Source =>
[Start]

Re: **SPAM** Faster count(*)?

From: Keith Worthington <KeithW(at)NarrowPathInc(dot)com>
To: pgsql-sql(at)postgresql(dot)org
Cc: Tom Lane <tgl(at)sss(dot)pgh(dot)pa(dot)us>, dracula007(at)atlas(dot)cz
Subject: Re: **SPAM** Faster count(*)?
Date: 2005-08-12 04:41:31
Message-ID: 42FC287B.7030609@NarrowPathInc.com
Views: Raw Message | Whole Thread | Download mbox | Resend email
Thread:
Lists: pgsql-sql

Tom Lane wrote:
> dracula007(at)atlas(dot)cz writes:
>
>>I believe running count(*) means fulltable scan, and there's no way
>>to do it without it. But what about some "intermediate" table, with
>>the necessary counts?
>
>
> There's a fairly complete discussion in the PG list archives of a
> reasonably-efficient scheme for maintaining such counts via triggers.

[End]

Data shown =>
[Start]

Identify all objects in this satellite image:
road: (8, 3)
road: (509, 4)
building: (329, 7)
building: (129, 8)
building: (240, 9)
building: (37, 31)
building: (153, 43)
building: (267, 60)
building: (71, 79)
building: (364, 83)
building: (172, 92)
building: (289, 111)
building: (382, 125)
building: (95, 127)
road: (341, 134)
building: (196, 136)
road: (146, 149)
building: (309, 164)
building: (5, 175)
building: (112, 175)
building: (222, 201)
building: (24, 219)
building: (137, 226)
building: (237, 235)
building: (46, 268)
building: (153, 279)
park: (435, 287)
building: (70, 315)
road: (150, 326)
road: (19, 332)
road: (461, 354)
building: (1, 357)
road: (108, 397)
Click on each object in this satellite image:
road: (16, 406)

[End]
[Start]

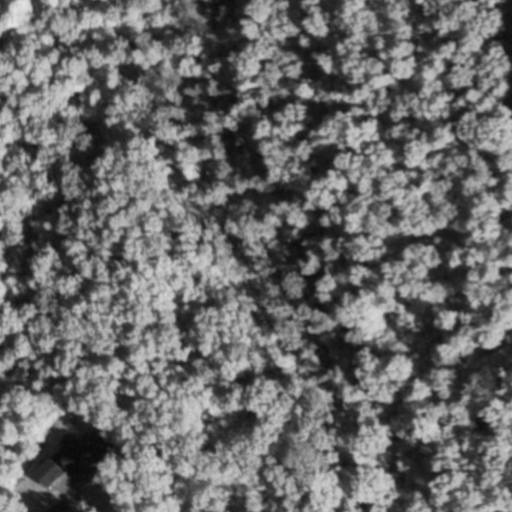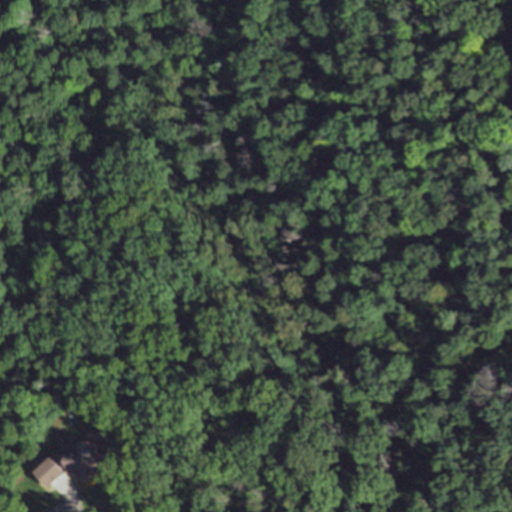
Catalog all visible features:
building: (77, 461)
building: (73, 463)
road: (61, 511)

[End]

List of tasks =>
1 - Drawing on the count(*) message, explain why the quoted writer proposes an "intermediate" table holding the necessary counts.
2 - Name every option the count(*) message lists on its "Views" line.
3 - Resume the count(*) message, beginning right after its final sentence.

Answers =>
1 - The writer believes that running count(*) requires a full table scan and that there is no way to avoid it. A separate table that already holds the necessary counts is therefore proposed as an alternative to that scan.

2 - Raw Message, Whole Thread, Download mbox, Resend email

3 -
> It wasn't efficient enough that we were willing to impose the overhead
> on every application ... but if you really NEED a fast count(*) you
> could implement it. I'd like to see someone actually do it and put
> up working code on pgfoundry; AFAIK it's only a paper design so far.

I was kicking this around and came up with the following. I have hit a
couple of snags.

In the function I attempt to count the number of rows in a table being
checked for the first time. I wanted to use 'FROM TG_RELNAME' but as
you can see I had to hard code my test table and comment out the trigger
parameter. FROM tbl_demo--TG_RELNAME Can someone tell me why that won't
work?

Also the function doesn't seem to be getting ROW_COUNT properly. The
end result is that for this test the table is properly inserted into the
monitoring table after it's forth insert but it is never updated after
that. Can someone help me see the forest through the trees?

-- Clean up the environment.
DROP TABLE tbl_row_count;
DROP TABLE tbl_demo;
DROP FUNCTION tf_update_row_count();

-- Build the table for holding the row counts.
CREATE TABLE tbl_row_count
(
relid oid NOT NULL,
row_count int8 NOT NULL DEFAULT 0
)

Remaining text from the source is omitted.